Overall, the consensus is on machine reaching a high level of context awareness, in some situations exceeding the one achievable by humans.
Q 5.1
When will machine context awareness match that of an average human?
All experts indicated this goal is beyond 2050.
The matching can only happen when the richness of machine sensors becomes comparable to that of human sensors. This will take a very long time. Until then, machine context awareness will not match that of the average human. However, if we better define or qualify what we mean by this, our answers will change. For example, in very constrained situations for humans, machines may excel (human vs. machine with IR/thermal sensors in a dark cave).
Q 5.2
Will machines in the future develop their own context awareness without being pre-programmed to recognize the various components of their environment (e.g., will they autonomously become aware of the difference between a cat and a dog)?
Unanimous agreement of the expert that this will be achieved. It will require an acceleration in AI that we did not witness in the last decades but that we are starting to experience in these last few years.
Q 5.3
When a machine will be “surprised” by an unexpected context will it autonomously re-evaluate its model of the world (as opposed to today, when they are basically halting operations and transferring control to a human)?
Unanimous agreement of the expert that this will be achieved.

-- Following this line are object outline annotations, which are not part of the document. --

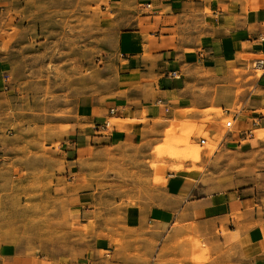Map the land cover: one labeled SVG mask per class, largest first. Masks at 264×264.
I'll return each mask as SVG.
<instances>
[{"label": "rangeland", "instance_id": "rangeland-1", "mask_svg": "<svg viewBox=\"0 0 264 264\" xmlns=\"http://www.w3.org/2000/svg\"><path fill=\"white\" fill-rule=\"evenodd\" d=\"M116 9L110 0H0V64L9 88L0 102V248L27 264H81L96 236L107 238L120 260L150 264L142 246L155 241L139 224L149 185L166 174L203 172L210 158L201 161L200 152L217 150L206 125L221 126L225 135L224 122L243 110L244 85L261 75L233 69L225 82L210 83L208 91L228 101L205 110L219 109L223 120L166 122L152 148L106 149L91 157L84 174H67L65 142L77 99L114 82L115 36L122 27ZM117 122L106 121L110 132ZM263 135L246 163L261 185ZM80 188L91 196L85 208L74 202ZM179 244L180 264L209 261L203 241L188 237ZM196 255L205 259L195 262Z\"/></svg>", "mask_w": 264, "mask_h": 264}, {"label": "crops", "instance_id": "crops-1", "mask_svg": "<svg viewBox=\"0 0 264 264\" xmlns=\"http://www.w3.org/2000/svg\"><path fill=\"white\" fill-rule=\"evenodd\" d=\"M111 4L122 24L115 36L114 82L77 99L65 142L67 174L73 169V174H84L91 157L106 149L152 148L166 122L197 123L201 116L203 123L223 120L219 109L205 110L228 101L214 97L210 83L225 82L233 69L256 72L254 63L264 61V43L258 40L264 34V0ZM7 81L0 64V102L8 93ZM223 86L216 92L222 94ZM244 89L243 110L224 122L231 123L225 135L221 126L206 125L217 150L207 157L200 152L201 161L210 158L203 172L166 174L159 184L149 185L152 191L146 187L149 196L141 204L139 224L147 228L146 238L155 241L142 246L150 264H180L179 242L188 237L205 243V264H264V185L258 174H248L246 164L264 131V72ZM109 119L119 121L111 132L104 129ZM74 199L85 208L89 190L80 188ZM118 256L107 238L96 236L81 264H128ZM204 259L196 255L194 261ZM0 264L27 262L0 248Z\"/></svg>", "mask_w": 264, "mask_h": 264}, {"label": "built area", "instance_id": "built-area-1", "mask_svg": "<svg viewBox=\"0 0 264 264\" xmlns=\"http://www.w3.org/2000/svg\"><path fill=\"white\" fill-rule=\"evenodd\" d=\"M258 40H259V42L264 43V34L259 35L258 36ZM253 69L255 71H260L261 73L264 72V61L263 60H259V61L255 62L254 65H253ZM171 77L172 78H176V79L178 78L177 76H175V73H172ZM158 103H160V102H158ZM113 113H114V111L111 110L110 111V115H113ZM230 124L231 123H227L225 127L228 128L230 126ZM104 129L105 130L108 129V124L107 123H104ZM204 144H205V140H200V145L203 146Z\"/></svg>", "mask_w": 264, "mask_h": 264}, {"label": "bare ground", "instance_id": "bare-ground-1", "mask_svg": "<svg viewBox=\"0 0 264 264\" xmlns=\"http://www.w3.org/2000/svg\"><path fill=\"white\" fill-rule=\"evenodd\" d=\"M108 124V123H107ZM108 128H109V124H108ZM262 133L264 134V131H262ZM264 136V135H263ZM214 151L213 146L210 148V150L207 152L206 157L209 156L212 152Z\"/></svg>", "mask_w": 264, "mask_h": 264}]
</instances>
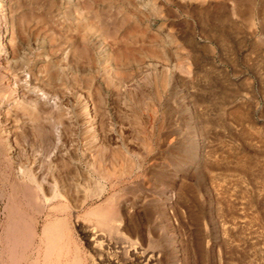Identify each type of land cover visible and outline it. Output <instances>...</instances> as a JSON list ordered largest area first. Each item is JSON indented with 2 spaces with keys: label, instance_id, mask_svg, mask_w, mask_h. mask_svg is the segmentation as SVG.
<instances>
[{
  "label": "rangeland",
  "instance_id": "1",
  "mask_svg": "<svg viewBox=\"0 0 264 264\" xmlns=\"http://www.w3.org/2000/svg\"><path fill=\"white\" fill-rule=\"evenodd\" d=\"M256 1L227 0L217 24L199 0H0V236L16 182L40 228L58 192L81 264H264V36L239 13ZM195 117L208 129L190 165ZM108 195L129 241L84 217ZM38 244L26 262L42 264Z\"/></svg>",
  "mask_w": 264,
  "mask_h": 264
},
{
  "label": "bare ground",
  "instance_id": "2",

It will depend, obviously, on the kind of surprise the machine experiences. If it is only an alert in the functioning of the system, or an unexpected object or context in the field, there will be need for minor adjustments. In the case of a major disruption, it is probably safer in most, but immediate emergency situations (such as, for example, the oft repeated argument of a choice to be made by an autonomous car between several equally undesirable options), to let the system inform the relevant actants of the situation and shut down or put itself on hold.
This is already be explored via saliency detection and autonomous exploration algorithms that are sensitive to novelty or anomaly detection. What machines do upon being surprised is a matter of risk posture to which they are designed (halting operations, logging the surprise for later human assessment, focusing in on the surprise to collect more data and create new models of it, etc).
Q 5.4
Will machine context awareness eventually lead to machines changing their goals?
Unanimous agreement of the expert that this will be achieved. This is clearly raising crucial issues since it may no longer be possible to trust a machine to work and operate within a predefined framework.
This is happening already — a very simple low-level example being autonomous mobile robots that
encounter blockages along planned paths through an environment and have to re-plan to new sub-goals in continued pursuit of blocked goals. More sophisticated instances of this may be mere extrapolations of such simple examples in some cases.
Q 5.5
As result of context awareness a machine might alter its behaviour. Will this change of behaviour be considered as a reason for change in the context (i.e., will machines become self-aware of their relationship with the context?
Unanimous agreement of the expert that this will be achieved. This aspect, similarly to the previous one, will be raising crucial issues although of a different sort. Here a machine may operate to change her context, including those components in the context that have full autonomy and awareness, thus leading to potential fight and to the attempt to eliminate opposition.
Q 5.6
Following on 5.5, will machine endeavour to change the context as result of their context awareness?
Unanimous agreement of the expert that this will be achieved. Same considerations as for the previous question.
Q 5.7
Following on 5.5, will machines be able to see context as the result of the interplay of several components rather than seeing the context as a static situation?
Unanimous agreement of the expert that this will be achieved.
Q 5.8
As machines become better in context awareness, are we going to hand over to them our context awareness? Will AR provide/complement our context awareness leading to a symbiotic relation in the area of context awareness?
The experts split in their view, with a part foreseeing humans to hand over context awareness to machines, implicitly trusting them to be better in assessing a situation, other negating this outcome, considering that awareness will not be delegated to a machine. Notice, however, that in limited situations, such as pilots trusting the auto-pilot, this delegation of awareness to a machine already happens. Part of the experts see the future as an extension of what is already happening today, the others put a limit to what can be delegated to a machine.